Marymount’s liberal arts core requires students to take classes in many different fields, many of which were part of the original liberal studies’ trivium and quadrivium. There are twelve humanities credits, which are history, literature, and fine arts classes. Next are three math credits in a mathematical field that suits the skills of an individual. After that, students must also complete four natural science credits, which typically involves the lecture class and then an associated lab credit. Next, students need 12 credits of social science courses, which could be in anything from politics to sociology. Finally, students also need 12 credits of philosophy, theology, and/or religious studies to finish off the basics of the liberal arts core. Freshman or transfer students are also required to take a “First Year seminar” to cultivate the skills college students need; every student must also take two writing-intensive english courses, typically an introductory class and then a composition class.
Cordon-Campa says that she thoroughly enjoys the liberal arts tradition at Marymount, saying “At Marymount, our liberal arts truly fits with my idea of what a liberal arts education should be, …. it does expose those students to other subjects like math, science, politics, etc. It really is a great thing, because it keeps the students who are focused on liberal arts exposed to a more traditional form of education. I guess at MU they don’t want us to forget the basics of academia!” Since liberal arts education like Marymount’s is so all-encompassing and intense at times, they will prepare students using a wide-range of subjects that take students in different directions after graduating.
While the United States seems to dominate the liberal arts world currently with hundreds of institutions following the ancient academic tradition, other countries and cultures are starting to embrace it as well. In Europe, many larger countries like the UK, Germany, France, Spain, Belgium, and the Netherlands have at least one liberal arts school for students to attend. In Asia, there is a network of liberal arts institutions that was established in November of 2017 called the Alliance of Liberal Arts Universities (AALAU). Therefore, even though the United States has primarily kept the tenets of the liberal arts curriculum alive, other academic cultures are beginning to see the merit of adopting these ancient philosophical and pedagogical methods.

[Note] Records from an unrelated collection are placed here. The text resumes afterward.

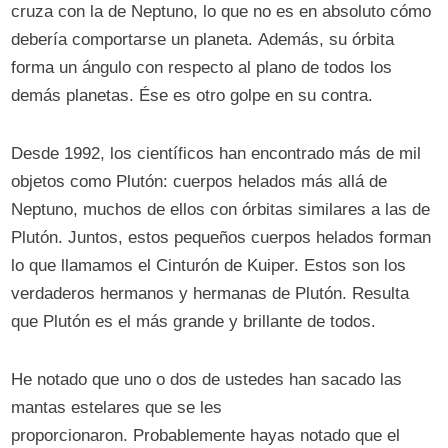
cruza con la de Neptuno, lo que no es en absoluto cómo
debería comportarse un planeta. Además, su órbita
forma un ángulo con respecto al plano de todos los
demás planetas. Ése es otro golpe en su contra.
Desde 1992, los científicos han encontrado más de mil
objetos como Plutón: cuerpos helados más allá de
Neptuno, muchos de ellos con órbitas similares a las de
Plutón. Juntos, estos pequeños cuerpos helados forman
lo que llamamos el Cinturón de Kuiper. Estos son los
verdaderos hermanos y hermanas de Plutón. Resulta
que Plutón es el más grande y brillante de todos.
He notado que uno o dos de ustedes han sacado las
mantas estelares que se les
proporcionaron. Probablemente hayas notado que el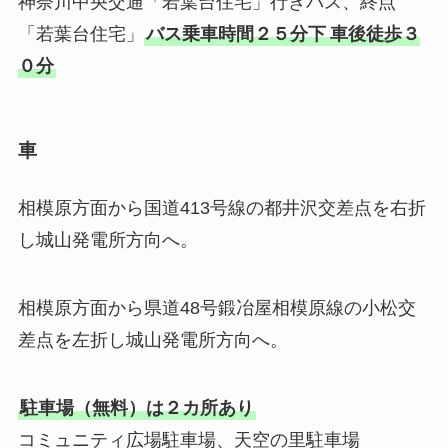
神奈川中央交通「若葉台住宅」行きバス、終点
「若葉台住宅」
バス乗車時間２５分下
車後徒歩３
０分
車
相模原方面から国道413号線の都井沢交差点を右折
し城山発電所方向へ。
相模原方面から県道48号鍛冶屋相模原線の小松交
差点を左折し城山発電所方向へ。
駐車場（無料）は２カ所あり
コミュニティ広場駐車場、天空の里駐車場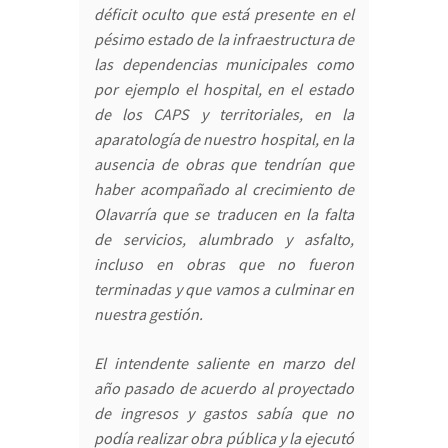
déficit oculto que está presente en el
pésimo estado de la infraestructura de
las dependencias municipales como
por ejemplo el hospital, en el estado
de los CAPS y territoriales, en la
aparatología de nuestro hospital, en la
ausencia de obras que tendrían que
haber acompañado al crecimiento de
Olavarría que se traducen en la falta
de servicios, alumbrado y asfalto,
incluso en obras que no fueron
terminadas y que vamos a culminar en
nuestra gestión.
El intendente saliente en marzo del
año pasado de acuerdo al proyectado
de ingresos y gastos sabía que no
podía realizar obra pública y la ejecutó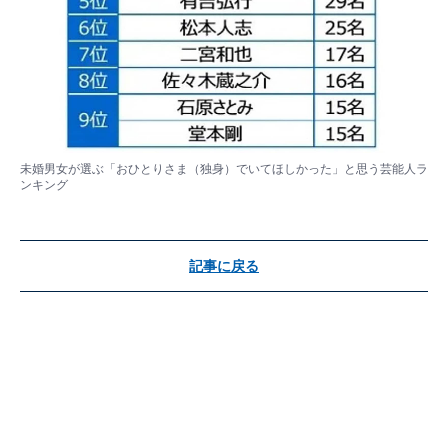
未婚男女が選ぶ「おひとりさま（独身）でいてほしかった」と思う芸能人ラ
ンキング
記事に戻る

While it seems as though there are divided opinions among students today about the usefulness of their liberal arts education, there is no denying that the core has merit. “To me, liberal arts means studying things such as literature, films, arts, etc.,” Cordon-Campa stated, “It means a break from the traditional math and science subjects that most of us have experienced.” The liberal arts core has its place in academia, or it would not be used by so many prestigious institutions— Amherst, Bowdoin, Swarthmore, Wesleyan, and Williams are all universities with long-standing academic traditions steeped in the liberal arts. It may not be the easiest path for young academics to take, but it is an ancient one with roots that go back to the brightest thinkers in history– and that is worth the intellectual adventure alone.